Source data:
== Segment start ==
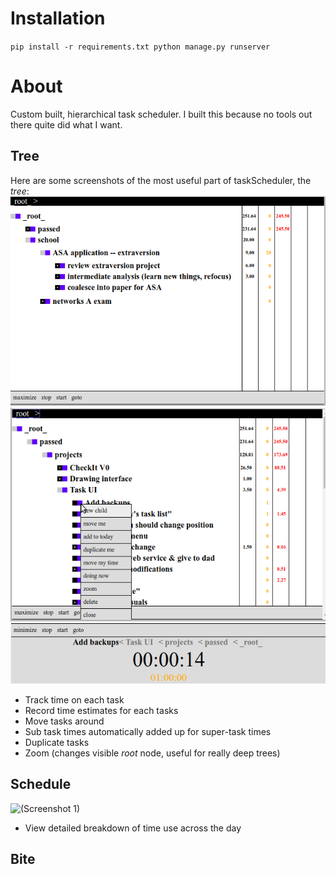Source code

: # Installation

`pip install -r requirements.txt
python manage.py runserver`

# About

Custom built, hierarchical task scheduler.
I built this because no tools out there quite did what I want.

## Tree

Here are some screenshots of the most useful part of taskScheduler, the _tree_:
![(Screenshot 1)](/screenshots/tree/1.png?raw=true)
![(Screenshot 2)](/screenshots/tree/2.png?raw=true)
![(Screenshot 3)](/screenshots/tree/3.png?raw=true)

* Track time on each task
* Record time estimates for each tasks
* Move tasks around
* Sub task times automatically added up for super-task times
* Duplicate tasks
* Zoom (changes visible _root_ node, useful for really deep trees)

## Schedule
![(Screenshot 1)](/screenshots/schedule/1.png?raw=true)

* View detailed breakdown of time use across the day

## Bite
== Segment end ==
▸ Work instruction
An exact copy of the entries above is needed, with the pictures removed.

▸ Task result
Source code

: # Installation

`pip install -r requirements.txt
python manage.py runserver`

# About

Custom built, hierarchical task scheduler.
I built this because no tools out there quite did what I want.

## Tree

Here are some screenshots of the most useful part of taskScheduler, the _tree_:
![(Screenshot 1)](/screenshots/tree/1.png?raw=true)
![(Screenshot 2)](/screenshots/tree/2.png?raw=true)
![(Screenshot 3)](/screenshots/tree/3.png?raw=true)

* Track time on each task
* Record time estimates for each tasks
* Move tasks around
* Sub task times automatically added up for super-task times
* Duplicate tasks
* Zoom (changes visible _root_ node, useful for really deep trees)

## Schedule
![(Screenshot 1)](/screenshots/schedule/1.png?raw=true)

* View detailed breakdown of time use across the day

## Bite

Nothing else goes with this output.